What's different this year? First, Cell TV has been available in Japan since December. Toshiba claims that more than 1,000 Cell TVs -- priced at about $10,000 per unit -- have been sold in Japan in about a month.
Second, as many leading TV manufacturers roll out 3-D TVs in the U.S., Toshiba needs "something" to differentiate its 3-D TV offerings, including new capabilities like on-the-fly 2-D to 3-D conversion.
Indeed, the pending U.S. models will feature a new set of functions with a specific emphasis on 3-D. These functions include not only converting multiple 3-D formats, but also converting incoming 2-D video signals (from broadcast or packaged media) into 3-D in "real time," the company claimed.
Third, Toshiba said it isn't just testing the water with its Cell TVs, but will offer multiple models in the U.S. market.
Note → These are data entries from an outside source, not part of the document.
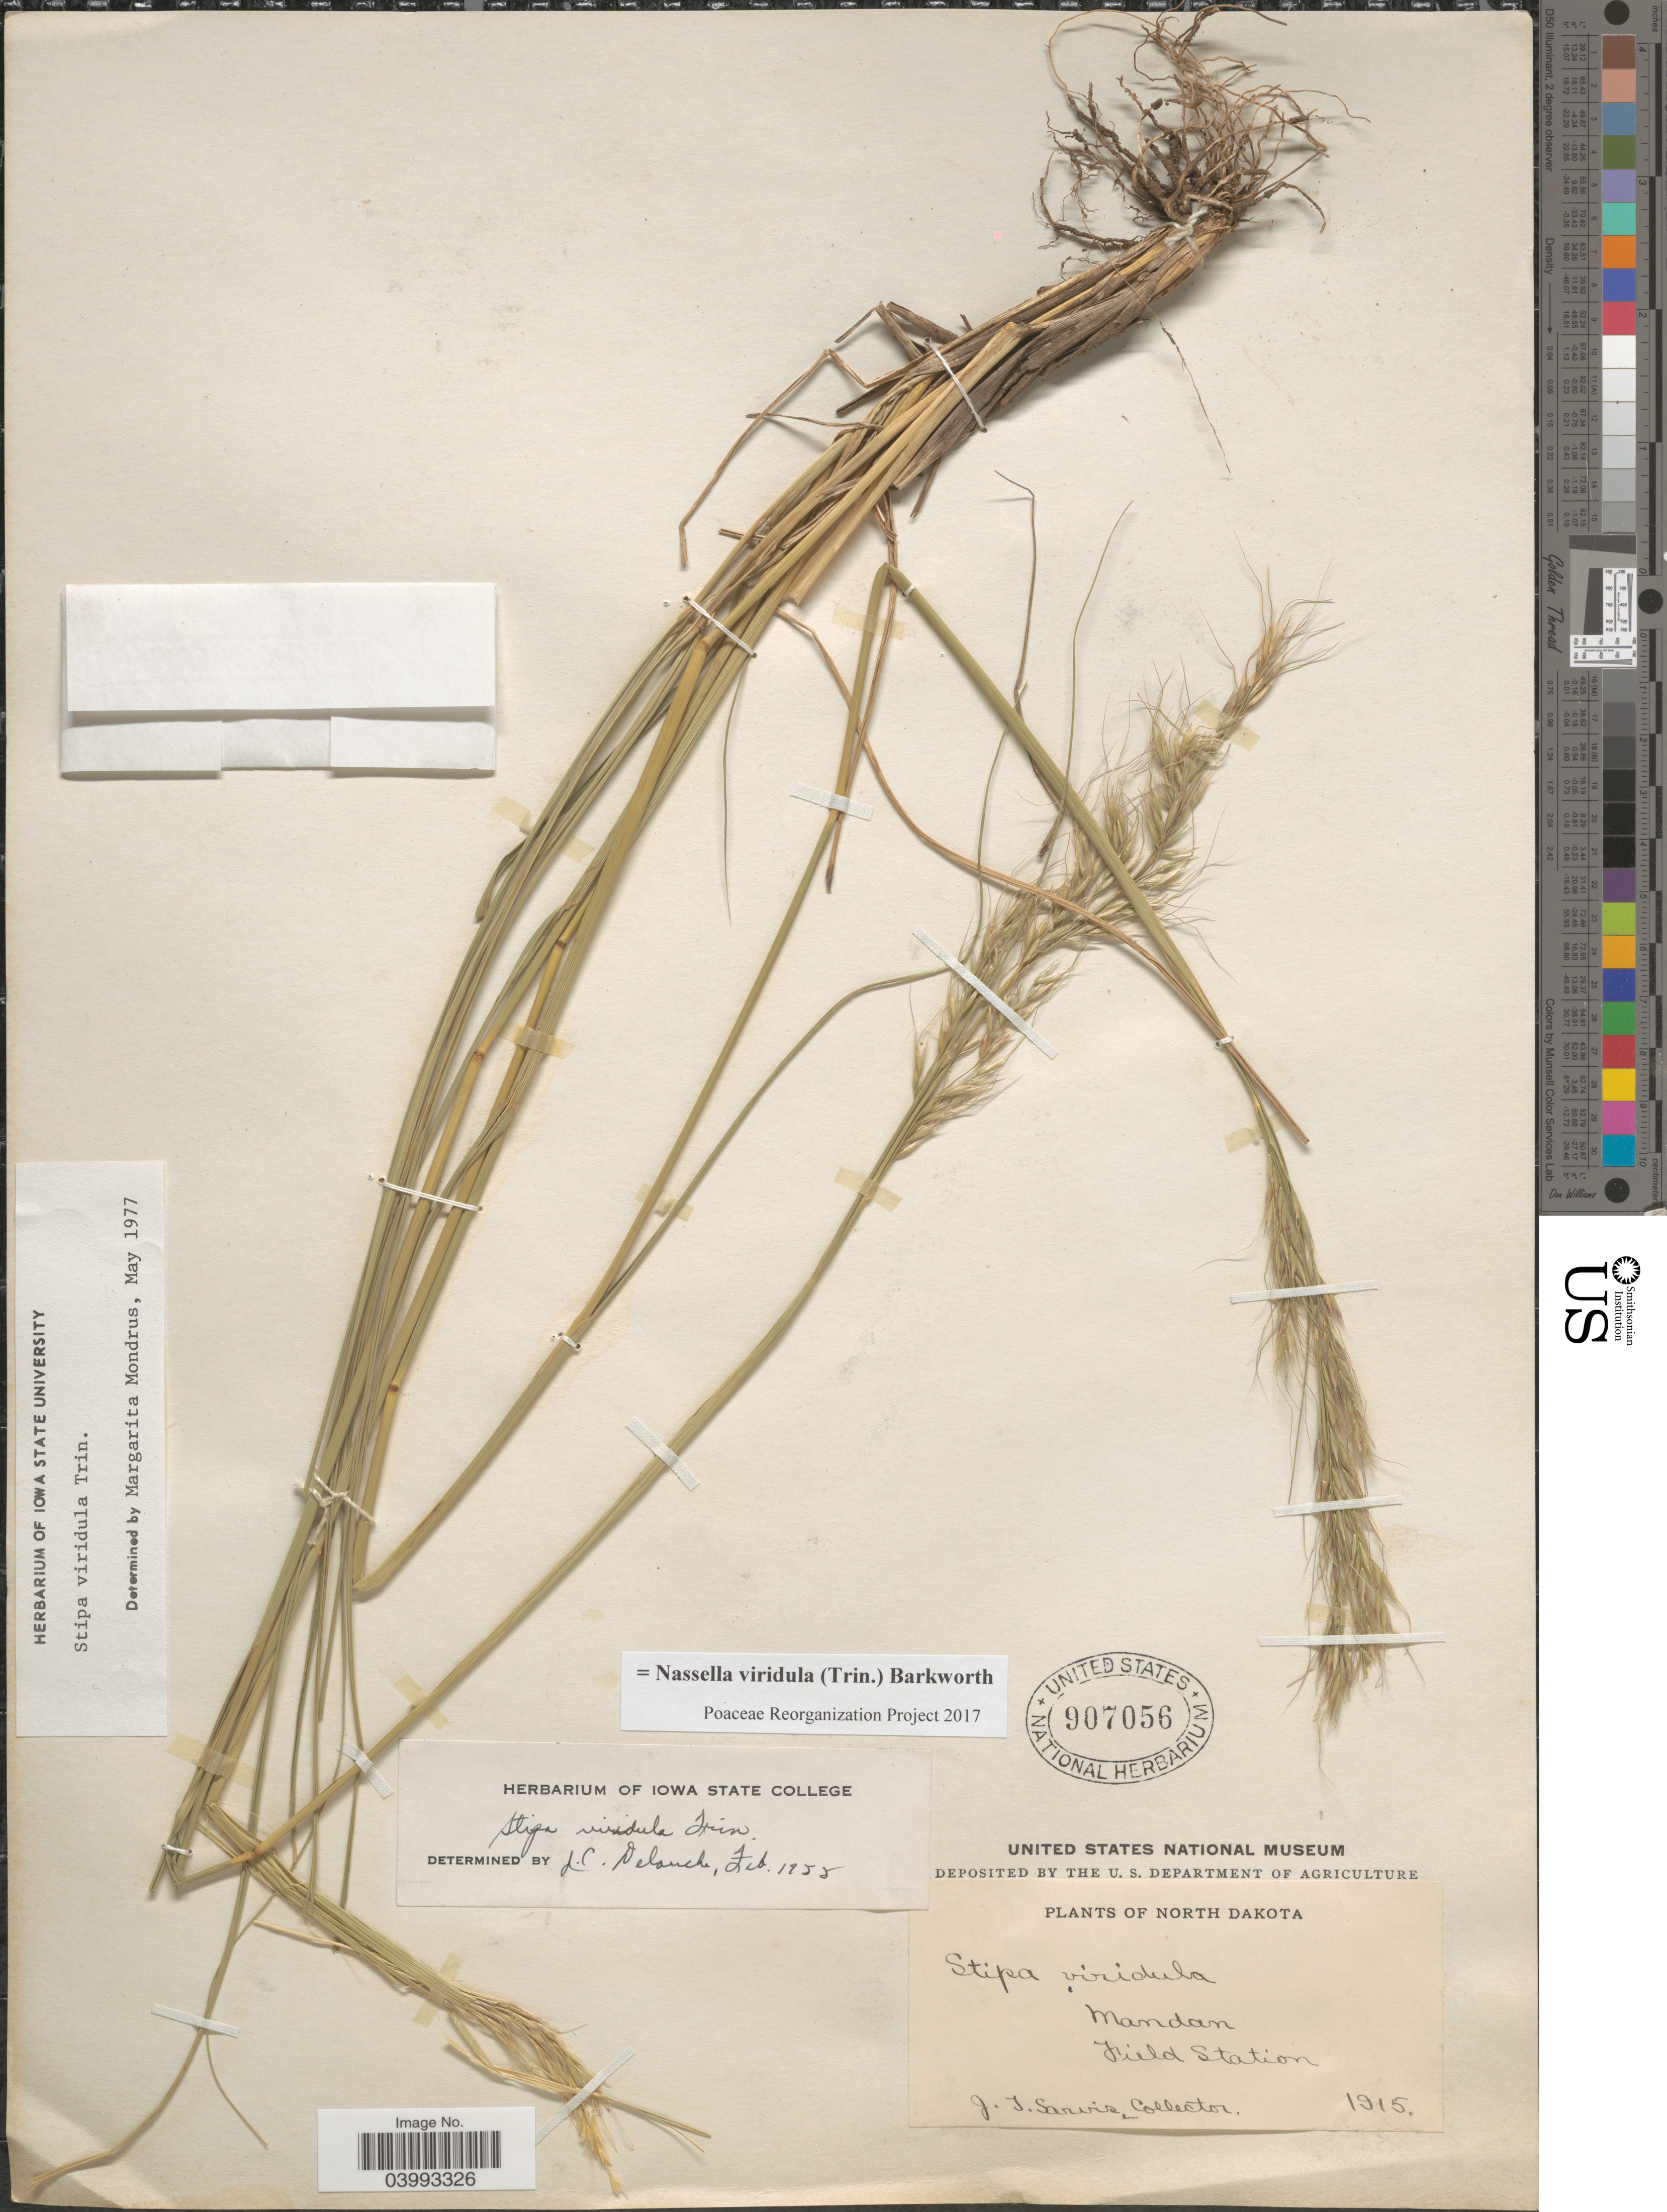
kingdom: Plantae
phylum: Tracheophyta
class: Liliopsida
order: Poales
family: Poaceae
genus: Nassella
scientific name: Nassella viridula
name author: (Trin.) Barkworth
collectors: J. Sarvis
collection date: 1915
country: United States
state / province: North Dakota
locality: Mandan. Field Station.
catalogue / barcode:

The U.S. models will come in three screen sizes this year: Genesis at 55 and 65 inches; and Illusion at 46-, 55-, and 65-inch screen sizes.
Thus far, Toshiba has introduced only one Cell TV model in Japan. Its focus is on simultaneous decoding of eight channels of broadcast TV signals, said Yoshiaki Uchiyama, senior vice president of Toshiba America Consumer Products.
"We need to increase volume and our market share in the United States," said Uchiyama. Toshiba currently maintains nearly 10-percent market share in the U.S. TV market, according to Uchiyama. Reaching "a little over 10 percent" market share this year is Toshiba America's goal, he said.
Toshiba executives declined to comment on the pricing of different Cell TV models in the U.S.
Real-time 3-D conversion?
Toshiba is not alone in pitching real-time 2-D to 3-D conversion in upcoming 3-D TV models. Samsung on Wednesday (Jan. 6) claimed that "a built-in video processor" inside its 3-D TV models will offer a similar conversion feature in order to offer "unlimited 3-D content" while the availability of 3-D TV broadcasts remain limited.